I cringe when I hear that word. It brings back horrible memories of projects for school being done at the last minute, sometimes because of my own procrastination, sometimes because of having more than one project due at once. Deadlines also reminds me of NANO, the national novel writing month where writing 50k by November 30 is the challenge.
Deadlines permeate every aspect of our lives and yet for novelists, writing that magical first draft of a novel often doesn’t have a deadline—especially if there’s no contract is involved. Writing can be done at your leisure. You can write seven hundred words between preparing dinner and putting the kids down for bed or you can write seven-thousand words over a snowy weekend.
The leisurely approach also does wonders for your creativity. The story is allowed to breathe and expand at its own pace and that can be an exciting venture in and of itself. Yet despite all that, there is one problem with this method of writing—you may or may not finish the story before your muses or another idea take you into another world.
For me personally, abandoning projects because I lost interest or inspiration was always my problem. The longer that I worked on something, the more my mind would wander and the more likely I would be to stumble upon a new idea that just screamed to be written. Additional plot bunnies would rack up in notebooks and word documents until I would either switch mid-way through or finish up my current story as quickly as possible (and often to the detriment of the story itself).
Despite the fact that I began writing at the age of seven, I could never settle down into something long enough to stick it through the first four pages or the first two chapters. However that all changed when I found NANO. When you break down fifty-thousand words it works out to 1667 words per day and while that doesn’t seem like a lot it can actually be quite difficult. Before I first attempted NaNoWriMo I was writing a thousand words over a couple of weeks and the idea of doing nearly two-thousand words every day was quite daunting yet in 2003 I dived in to the challenge and failed with a pitiful eight-thousand words.
The following year (2004) I was in grade twelve and made a valiant effort that paid off. I didn’t finish my novel (though I am in the process of rewriting it completely) but I did cross the 50k mark and learned that I could write longer pieces of fiction, especially when I had such a strict deadline. In 2005 I was in my first year of university and once again I decided to attempt this novel-in-a-month thing and I was determined that come hell or high water I would win. To my surprise I did and after another twenty-thousand words I had the first draft of my very first novel length story.
Now, I bet you’re asking yourself—what’s the point?
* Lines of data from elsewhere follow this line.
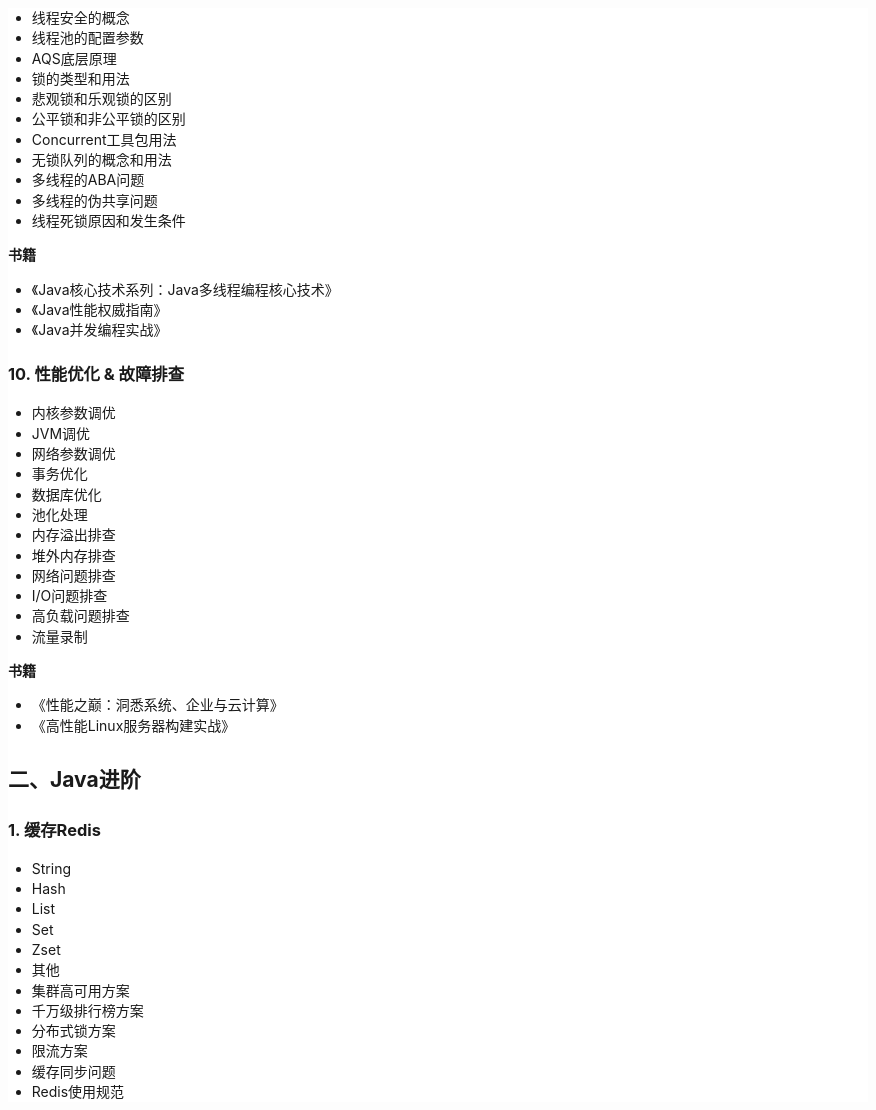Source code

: - 线程安全的概念
- 线程池的配置参数
- AQS底层原理
- 锁的类型和用法
- 悲观锁和乐观锁的区别
- 公平锁和非公平锁的区别
- Concurrent工具包用法
- 无锁队列的概念和用法
- 多线程的ABA问题
- 多线程的伪共享问题
- 线程死锁原因和发生条件



**书籍**



- 《Java核心技术系列：Java多线程编程核心技术》
- 《Java性能权威指南》
- 《Java并发编程实战》



### 10. 性能优化 & 故障排查

- 内核参数调优
- JVM调优
- 网络参数调优
- 事务优化
- 数据库优化
- 池化处理
- 内存溢出排查
- 堆外内存排查
- 网络问题排查
- I/O问题排查
- 高负载问题排查
- 流量录制



**书籍**

- 《性能之巅：洞悉系统、企业与云计算》
- 《高性能Linux服务器构建实战》



## 二、Java进阶

### 1. 缓存Redis

- String
- Hash
- List
- Set
- Zset
- 其他
- 集群高可用方案
- 千万级排行榜方案
- 分布式锁方案
- 限流方案
- 缓存同步问题
- Redis使用规范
The point is that deadlines work. If I had never had that deadline in 2004 I doubt that I would have been able to write that much ever (maybe eventually). If I hadn’t tried again in 2005 I wouldn’t have gotten the basis for my novel. Without that deadline I wouldn’t haven been able to experience what it was like to write “The End” at the end of a hundred-plus page document. My first draft wasn’t good by any stretch of the imagination but it did lay down the ground work and it broke me (somewhat) of my habit of not finishing a project.
So to sum up, deadline can provide the motivation needed to finish a project and for myself that was achieved through National Novel Writing Month and I am a better writer for it…even though I failed Camp Nano 2011 – July.